Ball’s whole post is worth reading, particularly with respect to his points about audience, diversity, personalization, but the part I think is particularly important with respect to data journalism is the one I’ve made above, regarding being open about the difficult, complicated process of reporting on data as a source:

Doing original research on data is hard: it’s the core of scientific analysis, and that’s why academics have to go through peer-review to get their figures, methods and approaches double-checked. Journalism is meant to be about transparency, and so should hold itself to this standard – at the very least.

This standard is especially true for data-driven journalism, but, sadly, it’s not always lived up to: Nate Silver (for understandable reasons) won’t release how his model works, while FivethirtyEight hasn’t released the figures or work behind some of their most high-profile articles.

That’s a shame, and a missed opportunity: sharing this stuff is good, accountable journalism, and gives the world a chance to find more stories or angles that a writer might have missed.

Counter-intuitively, old media is doing better at this than the startups: The Upshot has released the code driving its forecasting model, as well as the data on its launch inequality article. And the Guardian has at least tried to release the raw data behind its data-driven journalism since our Datablog launched five years ago.

Ball may have contributed to some category confusion by including Vox in his analysis of this new crop of data journalism startups, and he’s not alone: Mathew Ingram also groups Vox together with The Upshot and 538 in his post on “explanatory journalism.”

Both could certainly be forgiven, given Leonhardt’s introduction expressed a goal to help readers understand and Nate Silver’s explicit focus upon explanation as a component of his approach to data-driven journalism. The waters about what to call the product of these startups is are considerably muddied at this point.

Hopefully, over time, those semantic waters clarify and reveal accurate, truthful and trustworthy journalism. Whatever we call them, there’s plenty of room for all of these new entrants to thrive, if they inform the public and build audiences. 
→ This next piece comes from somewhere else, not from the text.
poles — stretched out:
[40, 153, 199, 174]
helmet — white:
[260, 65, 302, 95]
“I think all of these sites are going to succeed,” said Leonhardt, in an interview with Capital New York. “There is much more demand for this kind of journalism right now than there is supply.”

In an interview with Digiday, Leonhardt futher emphasized this view:

“I don’t think this is about a competition between these sites to see which will emerge victorious,” he said. “There is more than enough room for any site that is providing journalism of this kind to succeed. Given there’s a hunger for conversational journalism and database journalism, as long you’re giving people reporting that’s good, you’re going to succeed.”